Hinter diesen Einzelschicksalen gibt es allerdings eine politische Dimension: «Hauptthema ist der mangelnde niederschwellige und bezahlbare Wohnraum», sagt Annemarie Käch, Geschäftsleiterin des Vereins Jobdach. Aktuell stünden 71 Personen auf der Warteliste für betreutes Wohnen. «Weil es zu wenig Wohnraum gibt, bleiben die Menschen länger in der Notschlafstelle, was diese belastet», so Käch. «Ende Oktober mussten wir obdachlose Menschen abweisen», ergänzt Schwab, «das bereitet uns Sorge.»
Auch einen kleinen Schrank gibts im Zimmer der Notschlafstelle. Im Bild: Urs Schwab. | Bild: Sylvia Stam
Weihnachten ist schwierig
Die Not, günstigen Wohnraum zu finden, sieht auch Valentin Beck als eines der grossen Probleme unserer Gesellschaft. Der Luzerner Gassenseelsorger bringt Monika (23) und Heinz (58) zum Gespräch mit. Beide frequentieren die Gassenküche.
Monika lebt noch nicht lange auf der Strasse. «Ich hatte eine schwierige Beziehung zu meinen Eltern», erzählt sie. Sie verbrachte ihre Kindheit bei einer Pflegefamilie und im Heim. Die IV-Bezügerin und Drogenkonsumentin verlor ihre Wohnung und lebte daraufhin auf der Strasse. «Aktuell wohne ich bei Heinz.» Dieser wiederum lebt bei seiner Mutter, die ein grosses Haus hat. Auch Heinz erzählt von Heimerfahrungen. Der ehemalige Briefträger verlor seine von der Post subventionierte Wohnung, lebte darauf bei Kollegen und mehrere Jahre im Wald. «Monika hilft mir, meine Wohnung in Ordnung zu halten», sagt er mit schelmischem Blick zu ihr.
Bitte kein «Stille Nacht»
Seit vielen Jahren feiert Heinz Weihnachten in der Gassenküche. An Heiligabend gibt es hier ein dreigängiges Menü auf weiss gedeckten Tischen. Heinz hebt hervor, dass dieses vom Personal serviert wird: «Sie geben wirklich ihr Bestes, damit alle zufrieden sind!» Bis zu 100 Leute kämen an Heiligabend in die Gassenküche, sagt Valentin Beck. Nicht wenige der regulären Besucher:innen seien an Weihnachten in den eigenen Familien. Doch für andere käme das nicht in Frage. «Sie schämen sich oder sind dort nicht willkommen.»

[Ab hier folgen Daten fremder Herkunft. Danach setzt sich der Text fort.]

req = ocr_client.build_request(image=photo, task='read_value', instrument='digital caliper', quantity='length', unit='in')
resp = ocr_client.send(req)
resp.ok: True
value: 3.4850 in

«Die Familie ist nicht selten enttäuscht, dass man den Ausstieg immer noch nicht geschafft hat», erklärt Heinz. «In der Gassenküche lassen wir einander leben», sagt Monika, die dieses Jahr Weihnachten erstmals in der Gassenküche feiern möchte.
Zur Feier gehören auch ein Ritual bei der Feuerschale und Musik. Noch unsicher ist, ob dieses Jahr Lieder gesungen werden. «Bloss nicht wieder Stille Nacht!», sagt Heinz mit vielsagendem Blick zu Valentin Beck. Dieser schmunzelt. «Solche Lieder sind für normale Leute. Für uns auf der Strasse ist das Leben ein Überlebenskampf, darum will ich nicht singen», erklärt Heinz. Monika bringt es auf den Punkt: «Die Liebe und Nähe, die man nicht bekommen hat, vermisst man an Weihnachten besonders.»

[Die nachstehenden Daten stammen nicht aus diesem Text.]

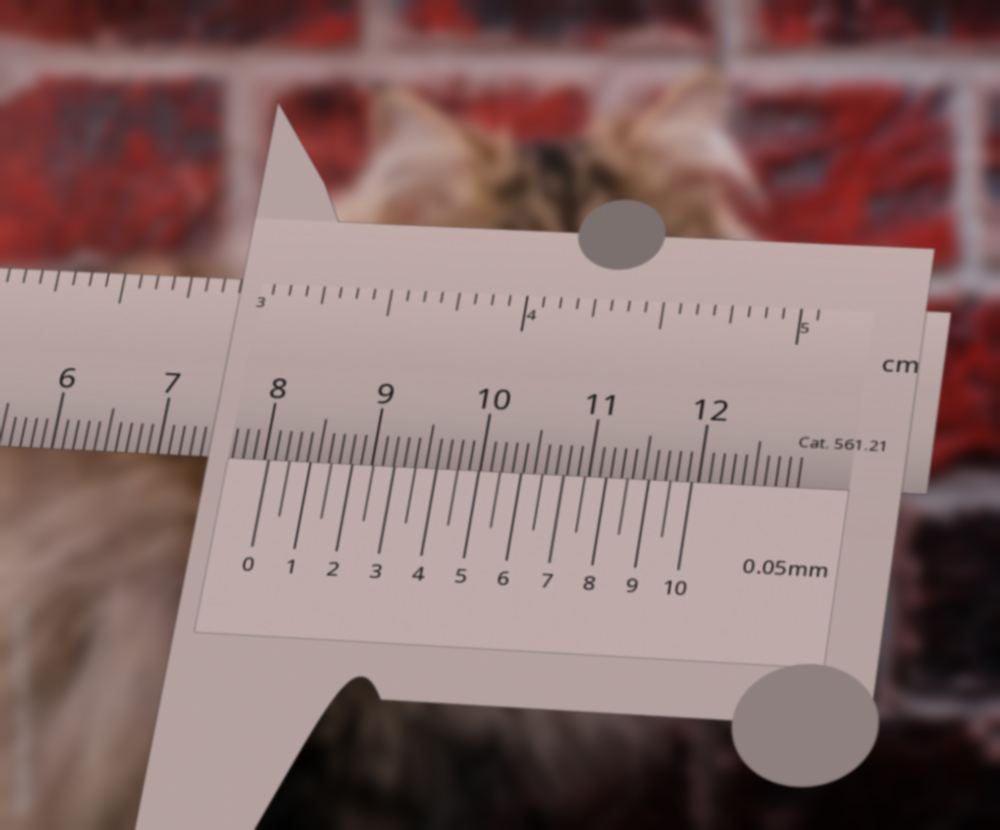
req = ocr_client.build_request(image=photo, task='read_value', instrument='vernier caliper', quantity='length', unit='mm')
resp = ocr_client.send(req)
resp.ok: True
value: 80.4 mm
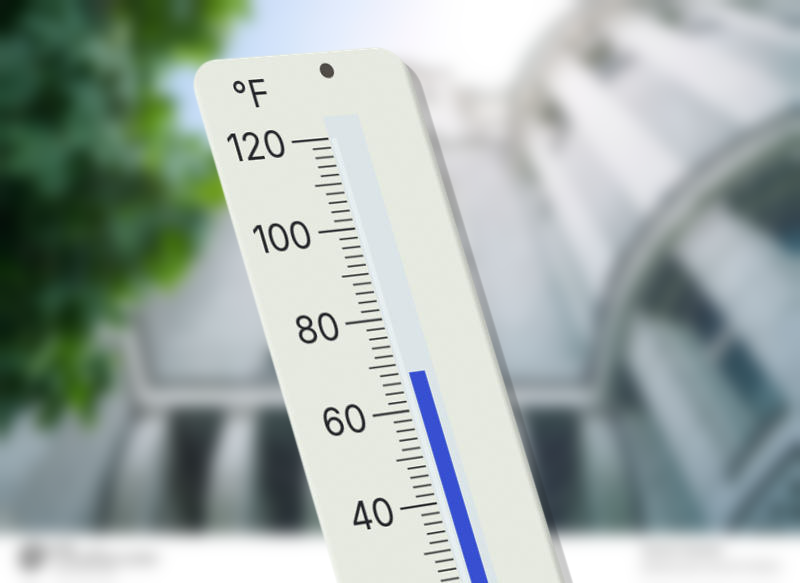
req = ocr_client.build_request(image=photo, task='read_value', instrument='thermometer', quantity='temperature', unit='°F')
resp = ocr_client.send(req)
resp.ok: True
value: 68 °F
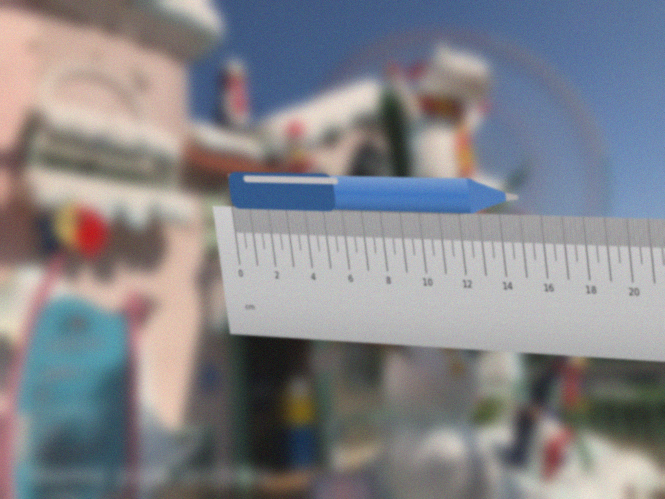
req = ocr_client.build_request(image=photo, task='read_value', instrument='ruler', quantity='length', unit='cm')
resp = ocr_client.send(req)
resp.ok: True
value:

Heinz schlägt vor, stattdessen einen Psalm via Youtube zu hören, vorgetragen von einem Sprecher, mit Musik hinterlegt. Valentin Beck kann der Idee etwas abgewinnen und wird es sich überlegen. Denn «bei Musik höre ich sehr auf Heinz», erklärt er und nickt wertschätzend in dessen Richtung. «Da hat er einen guten Riecher!»
Notschlafstelle: neuer Ort
Seit diesem Sommer befindet sich die Notschlafstelle am Neuweg 3 in Luzern. Hier gibt es 22 Plätze, Duschen, einen Aufenthaltsraum, eine Waschküche und einen Raum für den Konsum von Drogen.
Für 10 Franken können Selbstzahlende hier duschen, Kleider waschen und übernachten, inklusive Nachtessen und Frühstück. Dieser Tarif gilt während 15 innerhalb von 30 Nächten. So haben die Klient:innen 14 Tage Zeit, die nötige Unterstützung zu holen (Sozialamt, IV, Ergänzungsleistungen). Die Gesamtdauer ist auf 30 Nächte innerhalb von 60 begrenzt. Ausnahmen sind möglich. Im gleichen Gebäude bietet Jobdach, der Trägerverein der Notschlafstelle, 22 Studiowohnungen für betreutes Wohnen an. Der Zugang zu dieser Wohnform ist durch die Nähe einfacher.